Met zijn fel metaalblauwe kleur en de bijna zwarte vleugelvlekken is het mannetje van de weidebeekjuffer een opvallende verschijning. Hij wordt wel
de ijsvogel onder de libbelen
genoemd. Vroeger heette hij wel beekster (en z'n naaste verwant de bosbeekjuffer werd
beeknimf
genoemd. En in een lijst met nieuwe Friese libellennamen wordt voorgesteld om hem
blauwe flint
erlibel te noemen.
Vanaf juni kan je ze met soms wel tientallen boven het water zien rondvliegen. Het is een van de weinige libellensoorten waarvan de mannetjes baltsvluchten uitvoeren om het vrouwtje te imponeren. Het gaat tegenwoordig goed met deze soort dankzij beekherstelprojecten en verbetering van de waterkwaliteit van stromende wateren.
De wetenschappelijke naam van juffers is Zygoptera, een suborde van insecten die samen met de echte libellen de orde van de libellen (Odonata) vormen. Wereldwijd zijn er zo'n 2500 soorten juffers. Ze zijn van echte libellen te onderscheiden door een aantal kenmerken:
- ze blijven over het algemeen kleiner, dunner en hebben ook tevens kleinere en dunnere vleugels.
- de ogen zijn relatief klein en staan verder uit elkaar dan bij echte libellen
- in rust vouwt een juffer de vleugels achter de rug (met uitzondering van de pantserjuffers), terwijl een echte libel ze spreidt, daardoor lijkt het soms alsof juffers maar twee vleugels hebben en niet (zoals alle libellen) vier.
De weidebeekjuffer is 45 tot 50 mm groot en komt in Nederland vrij algemeen voor (alleen in een brede strook langs de kust is deze juffer nauwelijks te zien). De soort is over vrijwel heel Europa verspreid. De weidebeekjuffer vliegt van mei tot begin augustus bij voorkeur bij langzaam stromende kleinere wateren, zoals beken, maar ook bij kanalen en riviertjes.
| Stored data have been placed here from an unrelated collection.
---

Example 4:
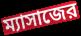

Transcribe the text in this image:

ম্যাসাজের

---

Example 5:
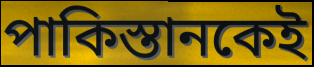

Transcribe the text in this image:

পাকিস্তানকেই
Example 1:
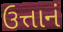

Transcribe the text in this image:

ઉત્તાનં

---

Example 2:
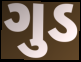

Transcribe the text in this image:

ગુડ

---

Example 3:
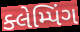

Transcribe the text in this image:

ક્લેમ્પિંગ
Het hele jaar door moet zuurstofrijk water van redelijke kwaliteit aanwezig zijn.
Weidebeekjuffers lijken op hun familieleden de bosbeekjuffers, met wie ze regelmatig samen voorkomen. De vleugels van mannetjes weidebeekjuffer zijn aan de basis en de top doorschijnend en die van de bosbeekjuffer helemaal donker. De vleugels van de vrouwtjes zijn groen resp. meer bruin doorschijnend van kleur.
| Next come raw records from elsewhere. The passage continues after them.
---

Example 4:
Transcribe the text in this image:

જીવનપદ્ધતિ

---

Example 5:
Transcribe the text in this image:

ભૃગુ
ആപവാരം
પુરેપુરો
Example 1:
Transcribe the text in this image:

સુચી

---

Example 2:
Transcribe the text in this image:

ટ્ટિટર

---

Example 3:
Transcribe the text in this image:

Juffers leven het grootste deel van hun leven onder water. Voor deze soort is de levenscyclus als volgt: de eieren komen uit in de herfst, waarna de larven 1 of 2 jaar overwinteren. Als het water koud is duurt het lang, in warme wateren sluipt de weidebeekjuffer al na de eerste overwintering het water uit. Dan vervelt de larf en krijgt vleugels. Na een dag of tien kan dan de voortplanting beginnen.